IRS notices published in 2013 established a framework in which a taxpayer may use either of two methods to establish that the construction of a “qualified facility” has begun. The first method is a subjective “Physical Work Test,” in which a taxpayer must establish that, under all the relevant facts and circumstances, “physical work of a significant nature” has begun. The alternative method is a more mechanical “Safe Harbor Test,” in which the construction of a facility will be deemed to have begun before January 1, 2014 if (i) the taxpayer incurs 5% or more of the total cost of facility (in accordance with its method of accounting) prior to January 1, 2014, and (ii) thereafter, the taxpayer makes continuous efforts to advance towards completion of the facility. Both methods require that the taxpayer make continuous progress towards completion, which requirement is deemed to be satisfied if the facility is placed in service before January 1, 2016.
The IRS released Notice 2014-46 on August 8, 2014 (the “2014 Guidance”), which provides additional guidance on the application of the Physical Work Test and the Safe Harbor Test. The guidance makes the following clarifications:
The Physical Work Test focuses on the nature of the work performed, not the amount or the cost (i.e. there is no no fixed minimum amount of work or monetary or percentage threshold required to satisfy the Physical Work Test as long as the work performed is of a significant nature).

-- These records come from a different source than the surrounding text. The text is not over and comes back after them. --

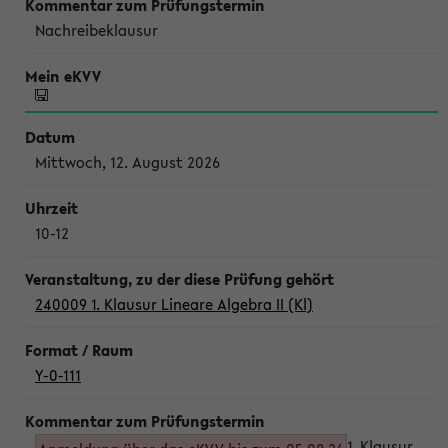
Nachreibeklausur
Mittwoch, 12. August 2026
10-12
240009 1. Klausur Lineare Algebra II (Kl)
Y-0-111
1. Klausur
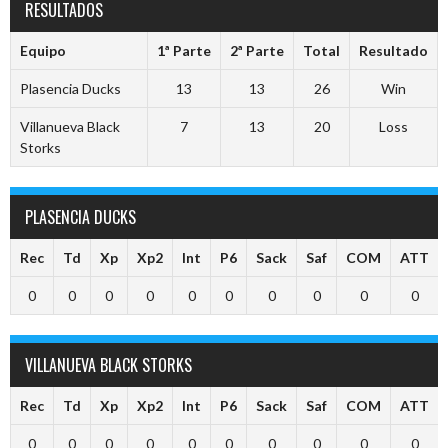
RESULTADOS
Equipo
1ª Parte
2ª Parte
Total
Resultado
Plasencia Ducks
13
13
26
Win
Villanueva Black
7
13
20
Loss
Storks
PLASENCIA DUCKS
Rec
Td
Xp
Xp2
Int
P6
Sack
Saf
COM
ATT
0
0
0
0
0
0
0
0
0
0
VILLANUEVA BLACK STORKS
Rec
Td
Xp
Xp2
Int
P6
Sack
Saf
COM
ATT
0
0
0
0
0
0
0
0
0
0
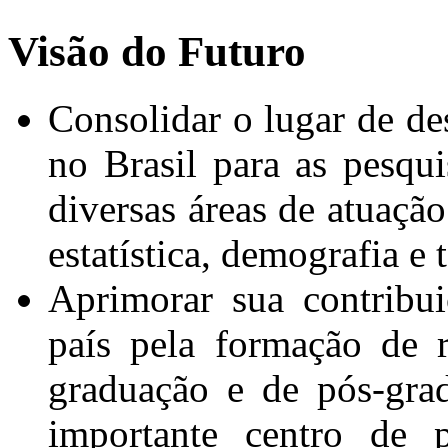
Visão do Futuro
Consolidar o lugar de de
no Brasil para as pesqui
diversas áreas de atuação
estatística, demografia e t
Aprimorar sua contribu
país pela formação de 
graduação e de pós-gra
importante centro de 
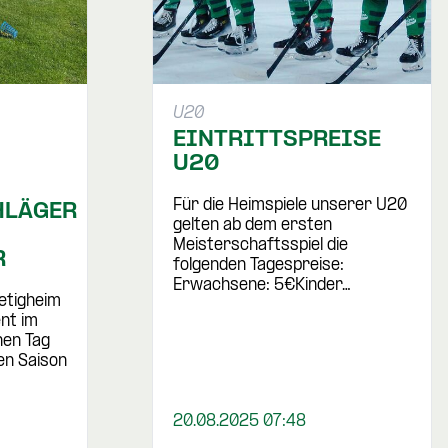
U20
EINTRITTSPREISE
U20
Für die Heimspiele unserer U20
HLÄGER
gelten ab dem ersten
Meisterschaftsspiel die
R
folgenden Tagespreise:
Erwachsene: 5€Kinder…
etigheim
nt im
nen Tag
en Saison
20.08.2025 07:48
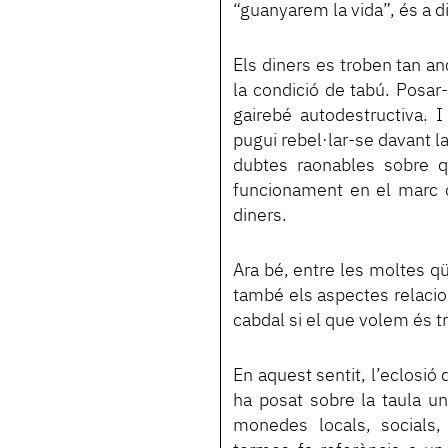
“guanyarem la vida”, és a d
Els diners es troben tan anc
la condició de tabú. Posar
gairebé autodestructiva. 
pugui rebel·lar-se davant l
dubtes raonables sobre q
funcionament en el marc d
diners.
Ara bé, entre les moltes qü
també els aspectes relacion
cabdal si el que volem és 
En aquest sentit, l’eclosió 
ha posat sobre la taula un
monedes locals, socials,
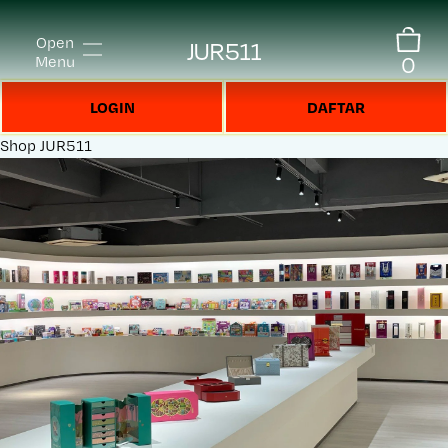
Open
JUR511
0
Menu
LOGIN
DAFTAR
Shop
JUR511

A fully or partially developed facility may be transferred without losing its qualification under the the Physical Work Test or the Safe Harbor Test.
For purposes of the Safe Harbor Test, if a taxpayer pays or incurs less than 5% of the total cost of a facility that is a single project comprised of multiple facilities, but at least 3% of the total cost of such facility before January 1, 2014, the safe harbor may be satisfied and the credits may be claimed with respect to some of the individual facilities as long as the total aggregate cost of those individual facilities at the time the project is placed in service is not greater than 20 times the amount the taxpayer paid or incurred before January 1, 2014.
A copy of the 2014 Guidance can be found here.
Rather than re-writing the rules, the 2014 Guidance appears aimed at providing certainty and alleviating concerns raised by a conservative reading of the prior IRS guidance. Even though the sunset date of the Production Tax Credit has yet to be extended by Congress, these clarifying changes will hopefully at least give confidence to developers of projects that will have to rely solely on the Physical Work Test, or are worried about hitting the 5% threshold for the Safe Harbor Test.